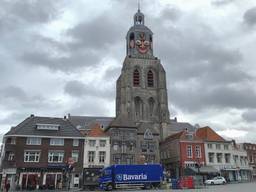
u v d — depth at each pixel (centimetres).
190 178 4200
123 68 8444
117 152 6178
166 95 8375
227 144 6962
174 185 4200
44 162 5378
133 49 9025
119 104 8381
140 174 4259
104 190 4116
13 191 4356
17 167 5184
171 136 7150
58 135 5644
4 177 5094
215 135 7031
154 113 8256
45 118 5934
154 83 8606
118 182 4131
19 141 5372
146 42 9069
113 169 4206
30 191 4322
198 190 3391
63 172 5400
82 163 5597
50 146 5531
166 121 8019
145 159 6456
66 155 5569
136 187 4297
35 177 5228
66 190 4512
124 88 8188
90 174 4653
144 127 6862
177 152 6581
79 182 5403
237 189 3403
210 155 6688
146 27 9419
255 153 9288
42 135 5534
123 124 6519
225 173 6694
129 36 9275
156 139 6731
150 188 4244
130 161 6228
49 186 5116
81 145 5750
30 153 5378
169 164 6950
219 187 4106
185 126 8919
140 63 8681
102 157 5953
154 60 8850
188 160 6419
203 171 6181
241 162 7219
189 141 6606
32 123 5691
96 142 6012
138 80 8525
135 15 9831
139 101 8350
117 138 6316
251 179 7300
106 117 8544
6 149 5291
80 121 8075
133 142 6406
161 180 4331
● ● ●
WHAT THE TASK REQUIRES:
Only one span of lines is wanted: the line with "189 141 6606" and every line after it to the end of the entries, output exactly.

ANSWER FOR THIS EXERCISE:
189 141 6606
32 123 5691
96 142 6012
138 80 8525
135 15 9831
139 101 8350
117 138 6316
251 179 7300
106 117 8544
6 149 5291
80 121 8075
133 142 6406
161 180 4331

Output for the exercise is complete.